Kissing and making up is one of the best parts of any relationship gone awry. Resolving differences and moving forward with all the positive things that brought two parties together in the first place is a lot better than holding a grudge or worse.
It’s clear at the moment that hedge funds and institutional investors are in a kiss-and-make-up phase, judging by a plethora of recent surveys and research we have come across and covered, as well as anecdotal evidence noting institutions’ interest and commitment alternative strategies is definitely on the rebound.
But kissing and making up is often not done overnight, nor does it mean that all bygones are bygones, according to JPMorgan’s 2011 Investor Sentiment Report, which plainly notes that several key areas of tension between institutional investors and hedge fund managers continue to persist.
The report, entitled Regeneration: Entering a Period of Sustainable Growth (click here to download), is chock full of positives on how the power relationship between investors and hedge funds has evolved, particularly in the wake of the financial crisis, market meltdown, market melt-up and now less out-of-the-ballpark but more consistent and non-correlated returns.
Indeed, JPMorgan sees the hedge fund industry entering the third phase of a three-phase cycle, one that will be characterized by moderate but sustainable growth, an increased concentration of assets to established managers and a stronger control environment – all things that institutional investors now demand – and are getting.
The reason: because institutional capital has become increasingly critical to hedge fund managers as they become larger. Hedge funds managing $10 billion or more in assets reported that, on average, 67% of their capital originated from institutional sources, according to the survey’s findings. The chart below illustrates what institutional investors deem the greatest benefits of coming back to the relationship.

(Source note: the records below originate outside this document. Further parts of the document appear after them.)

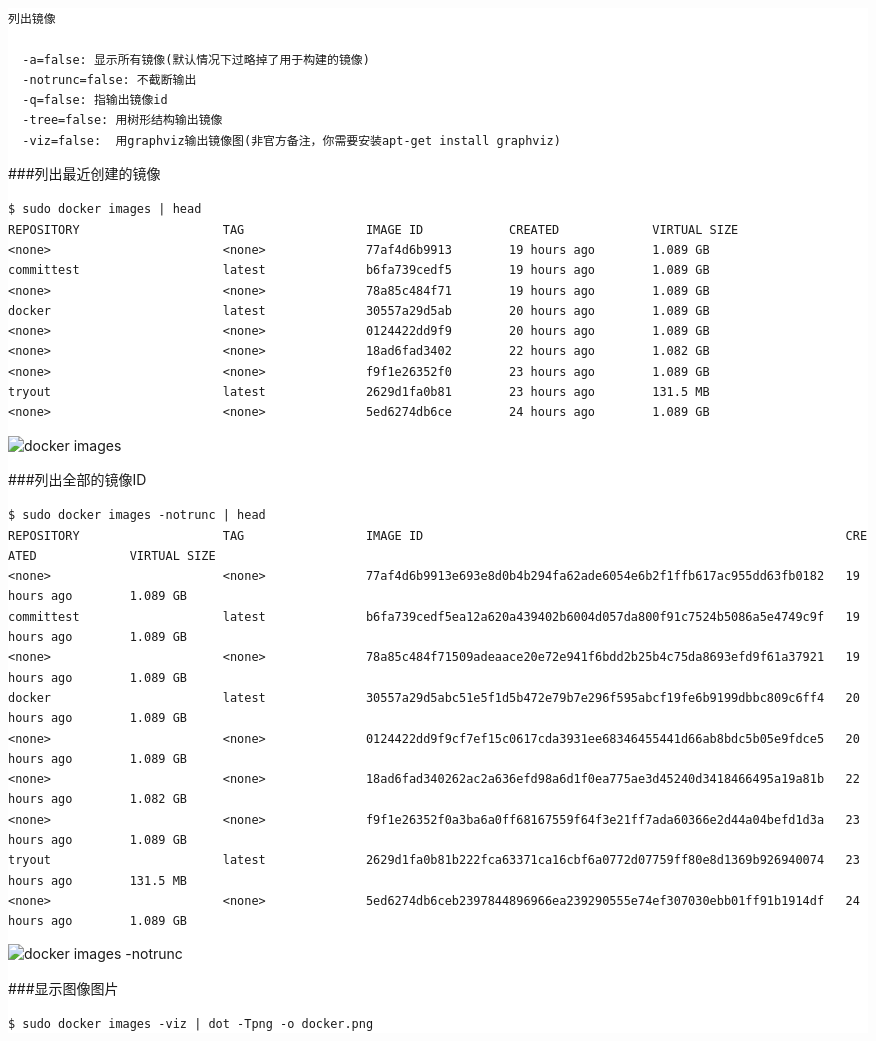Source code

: 	列出镜像
	
	  -a=false: 显示所有镜像(默认情况下过略掉了用于构建的镜像)
	  -notrunc=false: 不截断输出
	  -q=false: 指输出镜像id
	  -tree=false: 用树形结构输出镜像
	  -viz=false:  用graphviz输出镜像图(非官方备注，你需要安装apt-get install graphviz)
	
###列出最近创建的镜像

	$ sudo docker images | head
	REPOSITORY                    TAG                 IMAGE ID            CREATED             VIRTUAL SIZE
	<none>                        <none>              77af4d6b9913        19 hours ago        1.089 GB
	committest                    latest              b6fa739cedf5        19 hours ago        1.089 GB
	<none>                        <none>              78a85c484f71        19 hours ago        1.089 GB
	docker                        latest              30557a29d5ab        20 hours ago        1.089 GB
	<none>                        <none>              0124422dd9f9        20 hours ago        1.089 GB
	<none>                        <none>              18ad6fad3402        22 hours ago        1.082 GB
	<none>                        <none>              f9f1e26352f0        23 hours ago        1.089 GB
	tryout                        latest              2629d1fa0b81        23 hours ago        131.5 MB
	<none>                        <none>              5ed6274db6ce        24 hours ago        1.089 GB

![docker images](http://yun.widuu.com/docker/images1.png)

###列出全部的镜像ID

	$ sudo docker images -notrunc | head
	REPOSITORY                    TAG                 IMAGE ID                                                           CREATED             VIRTUAL SIZE
	<none>                        <none>              77af4d6b9913e693e8d0b4b294fa62ade6054e6b2f1ffb617ac955dd63fb0182   19 hours ago        1.089 GB
	committest                    latest              b6fa739cedf5ea12a620a439402b6004d057da800f91c7524b5086a5e4749c9f   19 hours ago        1.089 GB
	<none>                        <none>              78a85c484f71509adeaace20e72e941f6bdd2b25b4c75da8693efd9f61a37921   19 hours ago        1.089 GB
	docker                        latest              30557a29d5abc51e5f1d5b472e79b7e296f595abcf19fe6b9199dbbc809c6ff4   20 hours ago        1.089 GB
	<none>                        <none>              0124422dd9f9cf7ef15c0617cda3931ee68346455441d66ab8bdc5b05e9fdce5   20 hours ago        1.089 GB
	<none>                        <none>              18ad6fad340262ac2a636efd98a6d1f0ea775ae3d45240d3418466495a19a81b   22 hours ago        1.082 GB
	<none>                        <none>              f9f1e26352f0a3ba6a0ff68167559f64f3e21ff7ada60366e2d44a04befd1d3a   23 hours ago        1.089 GB
	tryout                        latest              2629d1fa0b81b222fca63371ca16cbf6a0772d07759ff80e8d1369b926940074   23 hours ago        131.5 MB
	<none>                        <none>              5ed6274db6ceb2397844896966ea239290555e74ef307030ebb01ff91b1914df   24 hours ago        1.089 GB
	
![docker images -notrunc ](http://yun.widuu.com/docker/imagesfull.png)

###显示图像图片

	$ sudo docker images -viz | dot -Tpng -o docker.png
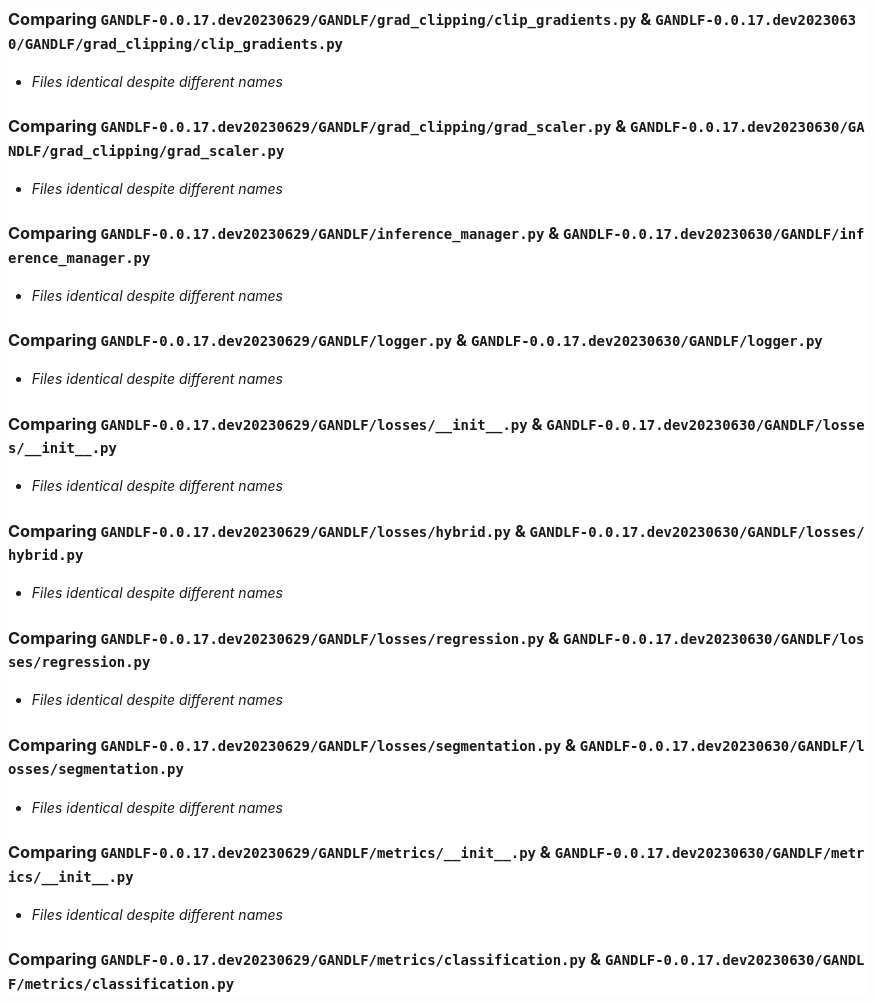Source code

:### Comparing `GANDLF-0.0.17.dev20230629/GANDLF/grad_clipping/clip_gradients.py` & `GANDLF-0.0.17.dev20230630/GANDLF/grad_clipping/clip_gradients.py`

 * *Files identical despite different names*

### Comparing `GANDLF-0.0.17.dev20230629/GANDLF/grad_clipping/grad_scaler.py` & `GANDLF-0.0.17.dev20230630/GANDLF/grad_clipping/grad_scaler.py`

 * *Files identical despite different names*

### Comparing `GANDLF-0.0.17.dev20230629/GANDLF/inference_manager.py` & `GANDLF-0.0.17.dev20230630/GANDLF/inference_manager.py`

 * *Files identical despite different names*

### Comparing `GANDLF-0.0.17.dev20230629/GANDLF/logger.py` & `GANDLF-0.0.17.dev20230630/GANDLF/logger.py`

 * *Files identical despite different names*

### Comparing `GANDLF-0.0.17.dev20230629/GANDLF/losses/__init__.py` & `GANDLF-0.0.17.dev20230630/GANDLF/losses/__init__.py`

 * *Files identical despite different names*

### Comparing `GANDLF-0.0.17.dev20230629/GANDLF/losses/hybrid.py` & `GANDLF-0.0.17.dev20230630/GANDLF/losses/hybrid.py`

 * *Files identical despite different names*

### Comparing `GANDLF-0.0.17.dev20230629/GANDLF/losses/regression.py` & `GANDLF-0.0.17.dev20230630/GANDLF/losses/regression.py`

 * *Files identical despite different names*

### Comparing `GANDLF-0.0.17.dev20230629/GANDLF/losses/segmentation.py` & `GANDLF-0.0.17.dev20230630/GANDLF/losses/segmentation.py`

 * *Files identical despite different names*

### Comparing `GANDLF-0.0.17.dev20230629/GANDLF/metrics/__init__.py` & `GANDLF-0.0.17.dev20230630/GANDLF/metrics/__init__.py`

 * *Files identical despite different names*

### Comparing `GANDLF-0.0.17.dev20230629/GANDLF/metrics/classification.py` & `GANDLF-0.0.17.dev20230630/GANDLF/metrics/classification.py`
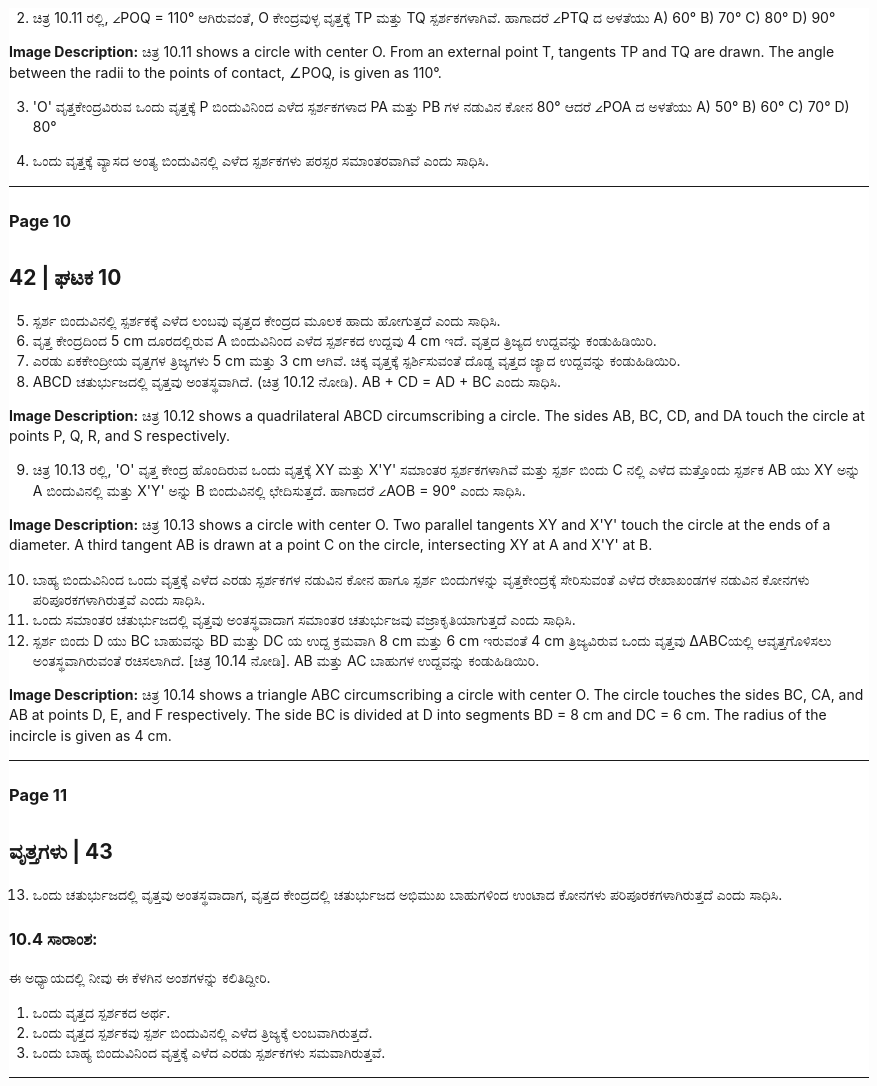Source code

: 2. ಚಿತ್ರ 10.11 ರಲ್ಲಿ, ∠POQ = 110° ಆಗಿರುವಂತೆ, O ಕೇಂದ್ರವುಳ್ಳ ವೃತ್ತಕ್ಕೆ TP ಮತ್ತು TQ ಸ್ಪರ್ಶಕಗಳಾಗಿವೆ. ಹಾಗಾದರೆ ∠PTQ ದ ಅಳತೆಯು
   A) 60°      B) 70°      C) 80°      D) 90°


**Image Description:** ಚಿತ್ರ 10.11 shows a circle with center O. From an external point T, tangents TP and TQ are drawn. The angle between the radii to the points of contact, ∠POQ, is given as 110°.

3. 'O' ವೃತ್ತಕೇಂದ್ರವಿರುವ ಒಂದು ವೃತ್ತಕ್ಕೆ P ಬಿಂದುವಿನಿಂದ ಎಳೆದ ಸ್ಪರ್ಶಕಗಳಾದ PA ಮತ್ತು PB ಗಳ ನಡುವಿನ ಕೋನ 80° ಆದರೆ ∠POA ದ ಅಳತೆಯು
   A) 50°      B) 60°      C) 70°      D) 80°

4. ಒಂದು ವೃತ್ತಕ್ಕೆ ವ್ಯಾಸದ ಅಂತ್ಯ ಬಿಂದುವಿನಲ್ಲಿ ಎಳೆದ ಸ್ಪರ್ಶಕಗಳು ಪರಸ್ಪರ ಸಮಾಂತರವಾಗಿವೆ ಎಂದು ಸಾಧಿಸಿ.

---
### Page 10

42 | ಘಟಕ 10
---
5. ಸ್ಪರ್ಶ ಬಿಂದುವಿನಲ್ಲಿ ಸ್ಪರ್ಶಕಕ್ಕೆ ಎಳೆದ ಲಂಬವು ವೃತ್ತದ ಕೇಂದ್ರದ ಮೂಲಕ ಹಾದು ಹೋಗುತ್ತದೆ ಎಂದು ಸಾಧಿಸಿ.
6. ವೃತ್ತ ಕೇಂದ್ರದಿಂದ 5 cm ದೂರದಲ್ಲಿರುವ A ಬಿಂದುವಿನಿಂದ ಎಳೆದ ಸ್ಪರ್ಶಕದ ಉದ್ದವು 4 cm ಇದೆ. ವೃತ್ತದ ತ್ರಿಜ್ಯದ ಉದ್ದವನ್ನು ಕಂಡುಹಿಡಿಯಿರಿ.
7. ಎರಡು ಏಕಕೇಂದ್ರೀಯ ವೃತ್ತಗಳ ತ್ರಿಜ್ಯಗಳು 5 cm ಮತ್ತು 3 cm ಆಗಿವೆ. ಚಿಕ್ಕ ವೃತ್ತಕ್ಕೆ ಸ್ಪರ್ಶಿಸುವಂತೆ ದೊಡ್ಡ ವೃತ್ತದ ಜ್ಯಾದ ಉದ್ದವನ್ನು ಕಂಡುಹಿಡಿಯಿರಿ.
8. ABCD ಚತುರ್ಭುಜದಲ್ಲಿ ವೃತ್ತವು ಅಂತಸ್ಥವಾಗಿದೆ. (ಚಿತ್ರ 10.12 ನೋಡಿ). AB + CD = AD + BC ಎಂದು ಸಾಧಿಸಿ.


**Image Description:** ಚಿತ್ರ 10.12 shows a quadrilateral ABCD circumscribing a circle. The sides AB, BC, CD, and DA touch the circle at points P, Q, R, and S respectively.

9. ಚಿತ್ರ 10.13 ರಲ್ಲಿ, 'O' ವೃತ್ತ ಕೇಂದ್ರ ಹೊಂದಿರುವ ಒಂದು ವೃತ್ತಕ್ಕೆ XY ಮತ್ತು X'Y' ಸಮಾಂತರ ಸ್ಪರ್ಶಕಗಳಾಗಿವೆ ಮತ್ತು ಸ್ಪರ್ಶ ಬಿಂದು C ನಲ್ಲಿ ಎಳೆದ ಮತ್ತೊಂದು ಸ್ಪರ್ಶಕ AB ಯು XY ಅನ್ನು A ಬಿಂದುವಿನಲ್ಲಿ ಮತ್ತು X'Y' ಅನ್ನು B ಬಿಂದುವಿನಲ್ಲಿ ಛೇದಿಸುತ್ತದೆ. ಹಾಗಾದರೆ ∠AOB = 90° ಎಂದು ಸಾಧಿಸಿ.


**Image Description:** ಚಿತ್ರ 10.13 shows a circle with center O. Two parallel tangents XY and X'Y' touch the circle at the ends of a diameter. A third tangent AB is drawn at a point C on the circle, intersecting XY at A and X'Y' at B.

10. ಬಾಹ್ಯ ಬಿಂದುವಿನಿಂದ ಒಂದು ವೃತ್ತಕ್ಕೆ ಎಳೆದ ಎರಡು ಸ್ಪರ್ಶಕಗಳ ನಡುವಿನ ಕೋನ ಹಾಗೂ ಸ್ಪರ್ಶ ಬಿಂದುಗಳನ್ನು ವೃತ್ತಕೇಂದ್ರಕ್ಕೆ ಸೇರಿಸುವಂತೆ ಎಳೆದ ರೇಖಾಖಂಡಗಳ ನಡುವಿನ ಕೋನಗಳು ಪರಿಪೂರಕಗಳಾಗಿರುತ್ತವೆ ಎಂದು ಸಾಧಿಸಿ.
11. ಒಂದು ಸಮಾಂತರ ಚತುರ್ಭುಜದಲ್ಲಿ ವೃತ್ತವು ಅಂತಸ್ಥವಾದಾಗ ಸಮಾಂತರ ಚತುರ್ಭುಜವು ವಜ್ರಾಕೃತಿಯಾಗುತ್ತದೆ ಎಂದು ಸಾಧಿಸಿ.
12. ಸ್ಪರ್ಶ ಬಿಂದು D ಯು BC ಬಾಹುವನ್ನು BD ಮತ್ತು DC ಯ ಉದ್ದ ಕ್ರಮವಾಗಿ 8 cm ಮತ್ತು 6 cm ಇರುವಂತೆ 4 cm ತ್ರಿಜ್ಯವಿರುವ ಒಂದು ವೃತ್ತವು ΔABCಯಲ್ಲಿ ಆವೃತ್ತಗೊಳಿಸಲು ಅಂತಸ್ಥವಾಗಿರುವಂತೆ ರಚಿಸಲಾಗಿದೆ. [ಚಿತ್ರ 10.14 ನೋಡಿ]. AB ಮತ್ತು AC ಬಾಹುಗಳ ಉದ್ದವನ್ನು ಕಂಡುಹಿಡಿಯಿರಿ.


**Image Description:** ಚಿತ್ರ 10.14 shows a triangle ABC circumscribing a circle with center O. The circle touches the sides BC, CA, and AB at points D, E, and F respectively. The side BC is divided at D into segments BD = 8 cm and DC = 6 cm. The radius of the incircle is given as 4 cm.

---
### Page 11

ವೃತ್ತಗಳು | 43
---
13. ಒಂದು ಚತುರ್ಭುಜದಲ್ಲಿ ವೃತ್ತವು ಅಂತಸ್ಥವಾದಾಗ, ವೃತ್ತದ ಕೇಂದ್ರದಲ್ಲಿ ಚತುರ್ಭುಜದ ಅಭಿಮುಖ ಬಾಹುಗಳಿಂದ ಉಂಟಾದ ಕೋನಗಳು ಪರಿಪೂರಕಗಳಾಗಿರುತ್ತದೆ ಎಂದು ಸಾಧಿಸಿ.

### 10.4 ಸಾರಾಂಶ:
ಈ ಅಧ್ಯಾಯದಲ್ಲಿ ನೀವು ಈ ಕೆಳಗಿನ ಅಂಶಗಳನ್ನು ಕಲಿತಿದ್ದೀರಿ.
1. ಒಂದು ವೃತ್ತದ ಸ್ಪರ್ಶಕದ ಅರ್ಥ.
2. ಒಂದು ವೃತ್ತದ ಸ್ಪರ್ಶಕವು ಸ್ಪರ್ಶ ಬಿಂದುವಿನಲ್ಲಿ ಎಳೆದ ತ್ರಿಜ್ಯಕ್ಕೆ ಲಂಬವಾಗಿರುತ್ತದೆ.
3. ಒಂದು ಬಾಹ್ಯ ಬಿಂದುವಿನಿಂದ ವೃತ್ತಕ್ಕೆ ಎಳೆದ ಎರಡು ಸ್ಪರ್ಶಕಗಳು ಸಮವಾಗಿರುತ್ತವೆ.

***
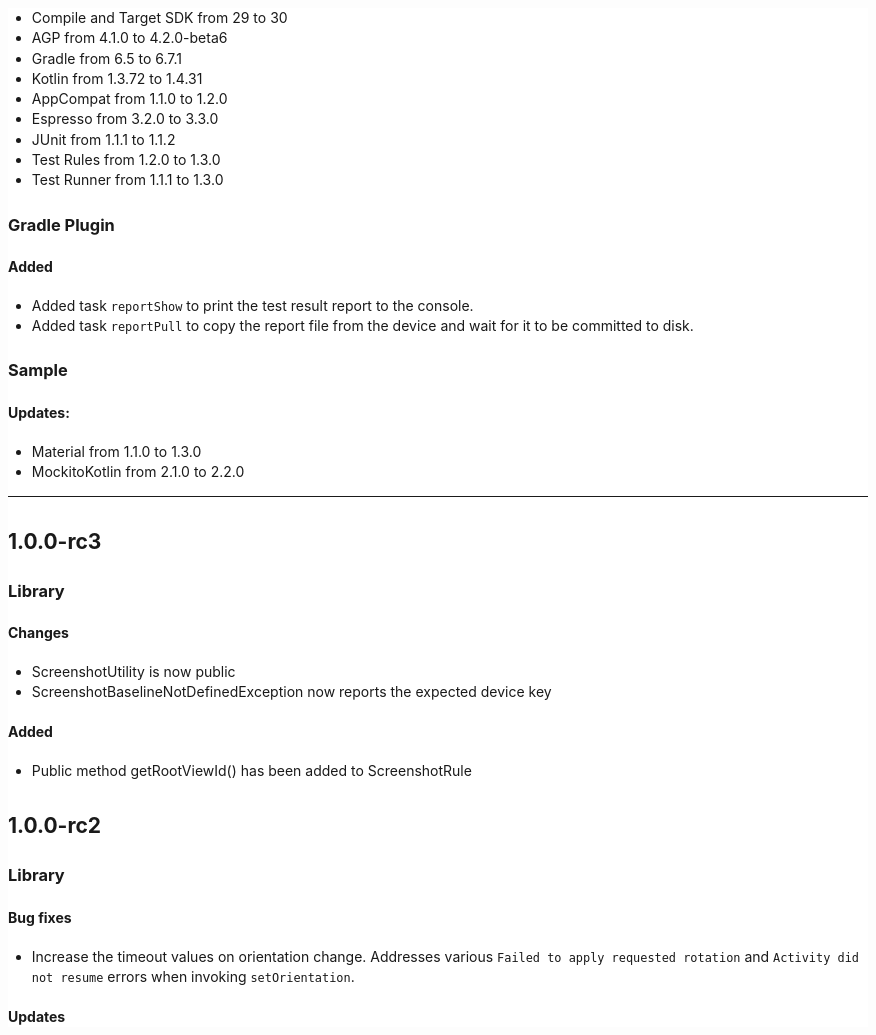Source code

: - Compile and Target SDK from 29 to 30
- AGP from 4.1.0 to 4.2.0-beta6
- Gradle from 6.5 to 6.7.1
- Kotlin from 1.3.72 to 1.4.31
- AppCompat from 1.1.0 to 1.2.0
- Espresso from 3.2.0 to 3.3.0
- JUnit from 1.1.1 to 1.1.2
- Test Rules from 1.2.0 to 1.3.0
- Test Runner from 1.1.1 to 1.3.0

### Gradle Plugin

#### Added

- Added task `reportShow` to print the test result report to the console.
- Added task `reportPull` to copy the report file from the device and wait for it to be committed to
  disk.

### Sample

#### Updates:

- Material from 1.1.0 to 1.3.0
- MockitoKotlin from 2.1.0 to 2.2.0

---

## 1.0.0-rc3

### Library

#### Changes

- ScreenshotUtility is now public
- ScreenshotBaselineNotDefinedException now reports the expected device key

#### Added

- Public method getRootViewId() has been added to ScreenshotRule

## 1.0.0-rc2

### Library

#### Bug fixes

- Increase the timeout values on orientation change. Addresses
  various `Failed to apply requested rotation` and `Activity did not resume` errors when
  invoking `setOrientation`.

#### Updates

Meanwhile, nearly half of the hedge funds managing more than $1 billion in assets, the segment most likely to source an overwhelming majority of capital from institutions, plan to add funds in 2011, according to JPMorgan.
So what will this third, let’s-hold-hands-and-skip-through-the-tulips phase look like?
“The third phase will, in our view, see significant capital inflows to the largest funds, with a greater willingness on the part of investors to place capital with established managers in emerging investment vehicles,” the survey notes.
Large investors— pensions, endowments and foundations, in particular—have demonstrated their ability to drive change, with the largest impact on smaller hedge funds, according to the report, which found that while the majority of funds responding to these demands were primarily smaller or newer managers.
At the same time, the report notes that some of the bigger hedge fund fish are also bowing to investors’ demands – especially when a large allocation is dangling in front of them, or the prospect of an additional juicy worm from an already-hooked and baited investor.
But even the best reconciliations have their still-sore spots. On the manager side, there is still hesitancy among larger and more established funds to give investors the kind of transparency and liquidity they seek – for the simple reason that they don’t have to. Moreover, top performers report that their management and performance fees remain where they were before the crisis.
Investors, meanwhile, are playing the jilted post-infidelity wife going for the mink coat and diamond earrings – making significant demands on hedge fund managers.
“Selection criteria is exacting. Due diligence is intense. Investor demands for transparency, liquidity and controls are acute,” notes the report. “We believe that these trends are secular, not simply a hangover from the crisis period.”
The good news is that investors are committed to the relationship for the long term. Some 90% said the duration of their typical hedge fund investment is longer than two years, while most reported that the typical duration is two to five years.
A full 25% of those surveyed said their typical investment in hedge funds is held for more than five years – a marked increase from the 16% that gave the same response in 2008, when redemptions were quite common.
A side note in the report’s findings was on so-called tail-risk product, something that barely existed three years ago but more recently has become a must-have for many institutional investors. Some 35% of respondents indicated that they expect to invest in a tail risk product in 2011 versus 24% in 2010, suggesting investors “will be looking over their shoulders for some time to come.”
There are lots of others reasons to expect that hedge funds and investors will remain a happy item for a long time to come. Survey respondents reported that they have less than 10% of their portfolios in cash, whereas in 2008, 53% had more than 10%, indicating that they have begun to put capital to work.
In 2009, 18% that 75% of their hedge funds had returned to their high water marks. This year, half of the respondents said that at least 75% of the managers that they invested in had reached their high water marks.
In short, hedge funds will likely continue to play “the good wife” as investors continue their march towards making alternatives part of the bigger portfolio picture – at least until they get to a point of irreconcilable differences.